__Supplied entries__.
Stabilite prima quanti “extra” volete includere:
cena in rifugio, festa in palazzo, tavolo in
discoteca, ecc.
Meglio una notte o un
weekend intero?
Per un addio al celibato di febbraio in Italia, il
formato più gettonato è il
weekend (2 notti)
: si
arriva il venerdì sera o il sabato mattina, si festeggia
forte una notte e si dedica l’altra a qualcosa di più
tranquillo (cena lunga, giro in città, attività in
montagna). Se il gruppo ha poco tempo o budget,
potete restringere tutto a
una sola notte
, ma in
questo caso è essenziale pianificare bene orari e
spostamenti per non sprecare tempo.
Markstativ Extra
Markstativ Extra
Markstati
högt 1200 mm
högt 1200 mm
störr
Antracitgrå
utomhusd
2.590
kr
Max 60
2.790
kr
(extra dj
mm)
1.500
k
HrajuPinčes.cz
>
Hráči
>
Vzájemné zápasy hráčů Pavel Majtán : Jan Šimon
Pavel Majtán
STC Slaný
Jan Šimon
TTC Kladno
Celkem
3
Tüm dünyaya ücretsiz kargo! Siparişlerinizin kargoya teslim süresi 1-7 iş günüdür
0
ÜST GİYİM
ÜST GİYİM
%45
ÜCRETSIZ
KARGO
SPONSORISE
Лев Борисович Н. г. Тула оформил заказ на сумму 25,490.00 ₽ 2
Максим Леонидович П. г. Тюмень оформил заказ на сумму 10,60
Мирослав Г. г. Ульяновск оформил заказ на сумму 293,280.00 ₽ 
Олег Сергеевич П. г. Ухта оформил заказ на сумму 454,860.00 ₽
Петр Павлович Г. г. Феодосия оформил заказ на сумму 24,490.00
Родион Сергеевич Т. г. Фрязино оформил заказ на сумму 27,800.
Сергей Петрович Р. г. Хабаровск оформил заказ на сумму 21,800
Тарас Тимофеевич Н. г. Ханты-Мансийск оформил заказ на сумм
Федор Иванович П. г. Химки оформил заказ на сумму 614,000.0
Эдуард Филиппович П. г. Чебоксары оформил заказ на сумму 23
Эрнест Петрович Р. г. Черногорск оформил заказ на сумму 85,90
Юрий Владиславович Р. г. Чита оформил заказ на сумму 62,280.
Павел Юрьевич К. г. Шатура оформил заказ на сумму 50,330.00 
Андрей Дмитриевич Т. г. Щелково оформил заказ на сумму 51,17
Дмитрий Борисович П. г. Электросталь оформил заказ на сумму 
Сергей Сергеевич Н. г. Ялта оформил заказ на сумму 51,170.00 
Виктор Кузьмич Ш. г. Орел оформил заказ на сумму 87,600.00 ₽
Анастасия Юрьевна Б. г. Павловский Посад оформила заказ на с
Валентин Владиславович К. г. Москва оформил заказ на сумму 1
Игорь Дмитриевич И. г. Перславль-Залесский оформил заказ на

__Exercise instructions__. Which lines of the data include the word "Борисович"? Copy each one.

__Answer to this task__.
Лев Борисович Н. г. Тула оформил заказ на сумму 25,490.00 ₽ 2
Дмитрий Борисович П. г. Электросталь оформил заказ на сумму 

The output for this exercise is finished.